→ **Arbeitsauftrag a**
Was bedeutet das Wort Quest laut dem Quelldokument eigentlich?

● ● ● ●

Wie der Russen Liebe zur Angst die ersten Europäer (v)erschreckt

Lifestyle
MARIA GRIGORJAN
Das Wort Quest bedeutet eigentlich Abenteuerreise eines Ritters oder Helden. Heute kann jeder so ein Held sein – wenn er nur die Nerven behält. In Russland sind solche Rollenspiele seit einigen Jahren sehr beliebt, "Morpheus" versucht nun die Expansion ins Ausland. Mit einigen Überraschungen.

Man führt Sie in einen engen Raum. Man verbindet Ihnen die Augen. Dann setzt man Sie und die ganze Gruppe in einer Reihe auf Stühle. So kann es beginnen, ein Quest – ein Rollenspiel, das Sie aus Ihrem Alltag zu entfliehen hilft. Um Sie herum werden seltsame, vielleicht auch erschreckende Dinge passieren. Eine Stimme ruft: „Ich töte ihn mit einem Skalpell!“. Dann können Sie nur noch hoffen, dass die Flüssigkeit, die auf Ihre Hände tropft, doch nur Wasser ist, und kein Blut. Wer schwache Nerven hat, reißt sich hier bereits die Binde von den Augen. Für ihn ist das Spiel hier zu ende.

● ● ● ●

→ **Arbeitsauftrag b**
Stelle alle folgenden Zeilen mit Posen und Punktangaben als Markdown-Tabelle mit den Spalten „Nr“ und „Zeile“ dar, ohne Leerzeilen. Lass die Bilder in der Antwort weg.

● ● ● ●

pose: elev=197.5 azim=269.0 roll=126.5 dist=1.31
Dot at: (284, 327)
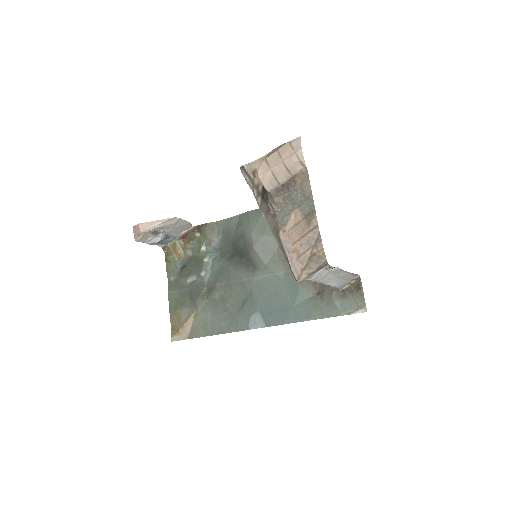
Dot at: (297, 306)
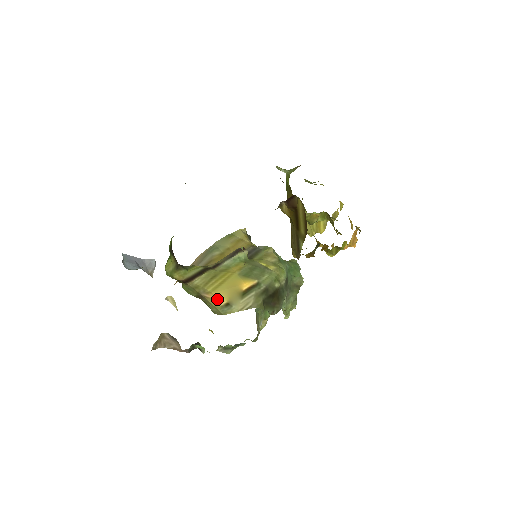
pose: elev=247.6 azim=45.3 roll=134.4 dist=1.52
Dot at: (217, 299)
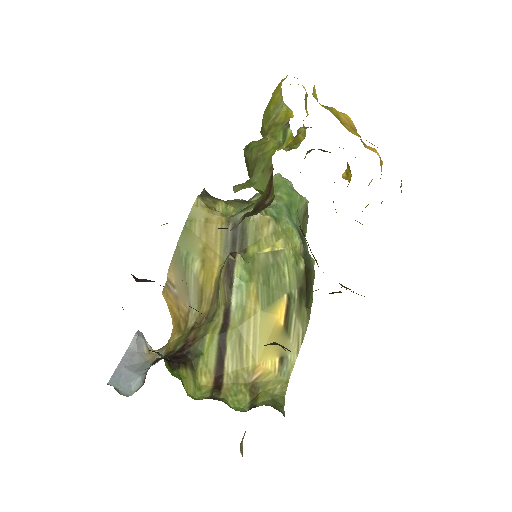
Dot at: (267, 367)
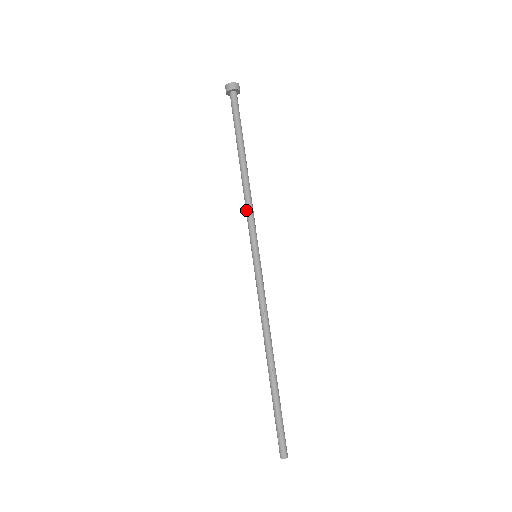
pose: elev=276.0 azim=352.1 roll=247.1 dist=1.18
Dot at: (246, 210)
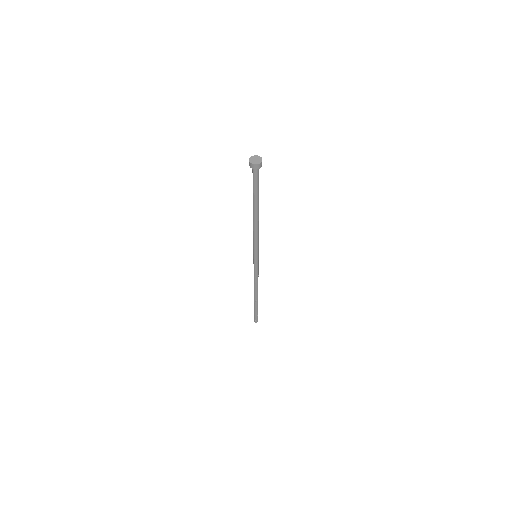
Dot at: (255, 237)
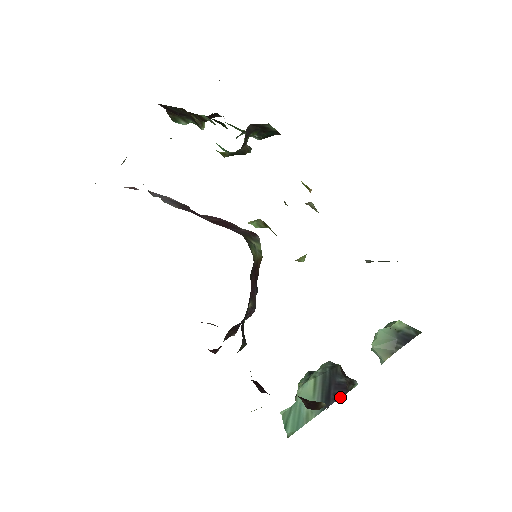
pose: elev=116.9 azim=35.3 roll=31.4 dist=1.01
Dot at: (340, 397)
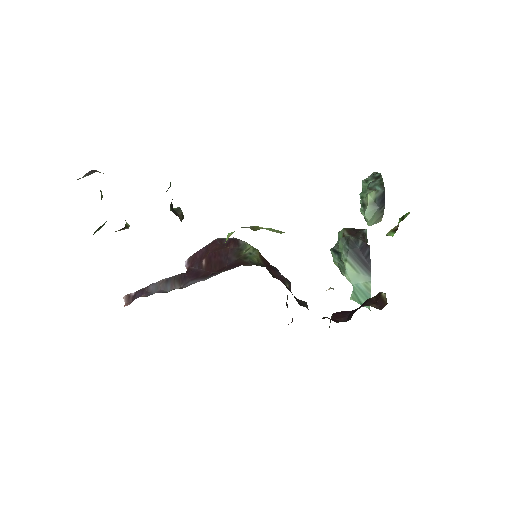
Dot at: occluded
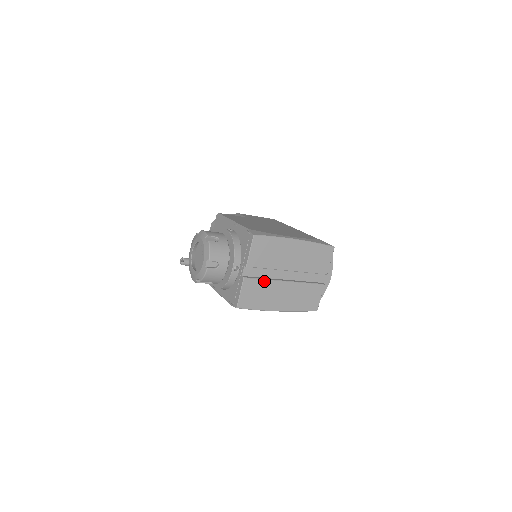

● ● ● ●

→ **Vollständige Antwort a**
Abenteuerreise eines Ritters oder Helden.

→ **Vollständige Antwort b**
| Nr | Zeile |
|---|---|
| 1 | pose: elev=197.5 azim=269.0 roll=126.5 dist=1.31 |
| 2 | Dot at: (284, 327) |
| 3 | Dot at: (297, 306) |
| 4 | pose: elev=247.6 azim=45.3 roll=134.4 dist=1.52 |
| 5 | Dot at: (217, 299) |
| 6 | Dot at: (267, 367) |
| 7 | pose: elev=276.0 azim=352.1 roll=247.1 dist=1.18 |
| 8 | Dot at: (246, 210) |
| 9 | Dot at: (255, 237) |
| 10 | pose: elev=116.9 azim=35.3 roll=31.4 dist=1.01 |
| 11 | Dot at: (340, 397) |
| 12 | Dot at: occluded |